╭──
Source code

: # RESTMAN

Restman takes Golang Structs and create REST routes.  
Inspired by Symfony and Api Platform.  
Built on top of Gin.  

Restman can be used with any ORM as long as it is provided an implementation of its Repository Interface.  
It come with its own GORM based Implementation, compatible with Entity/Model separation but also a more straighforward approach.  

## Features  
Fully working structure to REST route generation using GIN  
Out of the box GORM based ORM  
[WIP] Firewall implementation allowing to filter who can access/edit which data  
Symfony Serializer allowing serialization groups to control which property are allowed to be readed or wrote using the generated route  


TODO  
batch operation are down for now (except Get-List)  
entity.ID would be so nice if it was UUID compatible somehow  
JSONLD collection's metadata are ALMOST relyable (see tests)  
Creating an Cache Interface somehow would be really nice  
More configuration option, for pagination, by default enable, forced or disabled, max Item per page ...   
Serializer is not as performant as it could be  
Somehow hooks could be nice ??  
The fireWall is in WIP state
╰──
Your assignment
Print out the complete data above, character for character.

Reply to the exercise
Source code

: # RESTMAN

Restman takes Golang Structs and create REST routes.  
Inspired by Symfony and Api Platform.  
Built on top of Gin.  

Restman can be used with any ORM as long as it is provided an implementation of its Repository Interface.  
It come with its own GORM based Implementation, compatible with Entity/Model separation but also a more straighforward approach.  

## Features  
Fully working structure to REST route generation using GIN  
Out of the box GORM based ORM  
[WIP] Firewall implementation allowing to filter who can access/edit which data  
Symfony Serializer allowing serialization groups to control which property are allowed to be readed or wrote using the generated route  


TODO  
batch operation are down for now (except Get-List)  
entity.ID would be so nice if it was UUID compatible somehow  
JSONLD collection's metadata are ALMOST relyable (see tests)  
Creating an Cache Interface somehow would be really nice  
More configuration option, for pagination, by default enable, forced or disabled, max Item per page ...   
Serializer is not as performant as it could be  
Somehow hooks could be nice ??  
The fireWall is in WIP state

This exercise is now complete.